:: Problem statement ::
Turn each line of the rows below into a string in a JSON list, one string per line, leaving out any blank lines.

:: Data excerpts ::
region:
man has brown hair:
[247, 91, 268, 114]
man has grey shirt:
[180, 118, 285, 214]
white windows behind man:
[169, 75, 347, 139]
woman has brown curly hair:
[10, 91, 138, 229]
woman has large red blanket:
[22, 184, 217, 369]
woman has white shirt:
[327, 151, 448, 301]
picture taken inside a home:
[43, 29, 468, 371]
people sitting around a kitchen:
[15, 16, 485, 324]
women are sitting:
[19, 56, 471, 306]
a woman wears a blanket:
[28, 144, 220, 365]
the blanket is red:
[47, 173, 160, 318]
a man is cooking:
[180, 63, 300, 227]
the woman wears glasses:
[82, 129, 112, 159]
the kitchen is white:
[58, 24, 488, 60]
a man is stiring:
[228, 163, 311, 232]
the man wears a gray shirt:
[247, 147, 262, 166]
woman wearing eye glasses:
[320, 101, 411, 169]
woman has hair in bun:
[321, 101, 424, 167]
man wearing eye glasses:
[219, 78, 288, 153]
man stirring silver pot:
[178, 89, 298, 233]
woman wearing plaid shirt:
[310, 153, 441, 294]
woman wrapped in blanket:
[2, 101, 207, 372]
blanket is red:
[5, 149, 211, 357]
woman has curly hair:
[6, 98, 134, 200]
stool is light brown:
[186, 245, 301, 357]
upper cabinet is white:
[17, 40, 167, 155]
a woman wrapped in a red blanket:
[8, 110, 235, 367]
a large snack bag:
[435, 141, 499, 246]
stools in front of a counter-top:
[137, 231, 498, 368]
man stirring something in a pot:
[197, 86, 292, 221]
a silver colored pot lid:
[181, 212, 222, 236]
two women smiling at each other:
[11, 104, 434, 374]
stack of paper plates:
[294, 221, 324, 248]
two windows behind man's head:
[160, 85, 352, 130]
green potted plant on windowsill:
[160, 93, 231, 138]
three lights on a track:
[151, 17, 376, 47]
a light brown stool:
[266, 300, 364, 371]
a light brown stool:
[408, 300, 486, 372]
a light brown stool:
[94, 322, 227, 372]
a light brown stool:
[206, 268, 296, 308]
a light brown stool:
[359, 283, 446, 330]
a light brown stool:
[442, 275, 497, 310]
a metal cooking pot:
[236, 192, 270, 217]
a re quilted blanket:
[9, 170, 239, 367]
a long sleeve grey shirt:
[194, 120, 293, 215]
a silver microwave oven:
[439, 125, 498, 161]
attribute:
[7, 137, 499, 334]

:: Finished answer ::
[
  "region:",
  "man has brown hair:",
  "[247, 91, 268, 114]",
  "man has grey shirt:",
  "[180, 118, 285, 214]",
  "white windows behind man:",
  "[169, 75, 347, 139]",
  "woman has brown curly hair:",
  "[10, 91, 138, 229]",
  "woman has large red blanket:",
  "[22, 184, 217, 369]",
  "woman has white shirt:",
  "[327, 151, 448, 301]",
  "picture taken inside a home:",
  "[43, 29, 468, 371]",
  "people sitting around a kitchen:",
  "[15, 16, 485, 324]",
  "women are sitting:",
  "[19, 56, 471, 306]",
  "a woman wears a blanket:",
  "[28, 144, 220, 365]",
  "the blanket is red:",
  "[47, 173, 160, 318]",
  "a man is cooking:",
  "[180, 63, 300, 227]",
  "the woman wears glasses:",
  "[82, 129, 112, 159]",
  "the kitchen is white:",
  "[58, 24, 488, 60]",
  "a man is stiring:",
  "[228, 163, 311, 232]",
  "the man wears a gray shirt:",
  "[247, 147, 262, 166]",
  "woman wearing eye glasses:",
  "[320, 101, 411, 169]",
  "woman has hair in bun:",
  "[321, 101, 424, 167]",
  "man wearing eye glasses:",
  "[219, 78, 288, 153]",
  "man stirring silver pot:",
  "[178, 89, 298, 233]",
  "woman wearing plaid shirt:",
  "[310, 153, 441, 294]",
  "woman wrapped in blanket:",
  "[2, 101, 207, 372]",
  "blanket is red:",
  "[5, 149, 211, 357]",
  "woman has curly hair:",
  "[6, 98, 134, 200]",
  "stool is light brown:",
  "[186, 245, 301, 357]",
  "upper cabinet is white:",
  "[17, 40, 167, 155]",
  "a woman wrapped in a red blanket:",
  "[8, 110, 235, 367]",
  "a large snack bag:",
  "[435, 141, 499, 246]",
  "stools in front of a counter-top:",
  "[137, 231, 498, 368]",
  "man stirring something in a pot:",
  "[197, 86, 292, 221]",
  "a silver colored pot lid:",
  "[181, 212, 222, 236]",
  "two women smiling at each other:",
  "[11, 104, 434, 374]",
  "stack of paper plates:",
  "[294, 221, 324, 248]",
  "two windows behind man's head:",
  "[160, 85, 352, 130]",
  "green potted plant on windowsill:",
  "[160, 93, 231, 138]",
  "three lights on a track:",
  "[151, 17, 376, 47]",
  "a light brown stool:",
  "[266, 300, 364, 371]",
  "a light brown stool:",
  "[408, 300, 486, 372]",
  "a light brown stool:",
  "[94, 322, 227, 372]",
  "a light brown stool:",
  "[206, 268, 296, 308]",
  "a light brown stool:",
  "[359, 283, 446, 330]",
  "a light brown stool:",
  "[442, 275, 497, 310]",
  "a metal cooking pot:",
  "[236, 192, 270, 217]",
  "a re quilted blanket:",
  "[9, 170, 239, 367]",
  "a long sleeve grey shirt:",
  "[194, 120, 293, 215]",
  "a silver microwave oven:",
  "[439, 125, 498, 161]",
  "attribute:",
  "[7, 137, 499, 334]"
]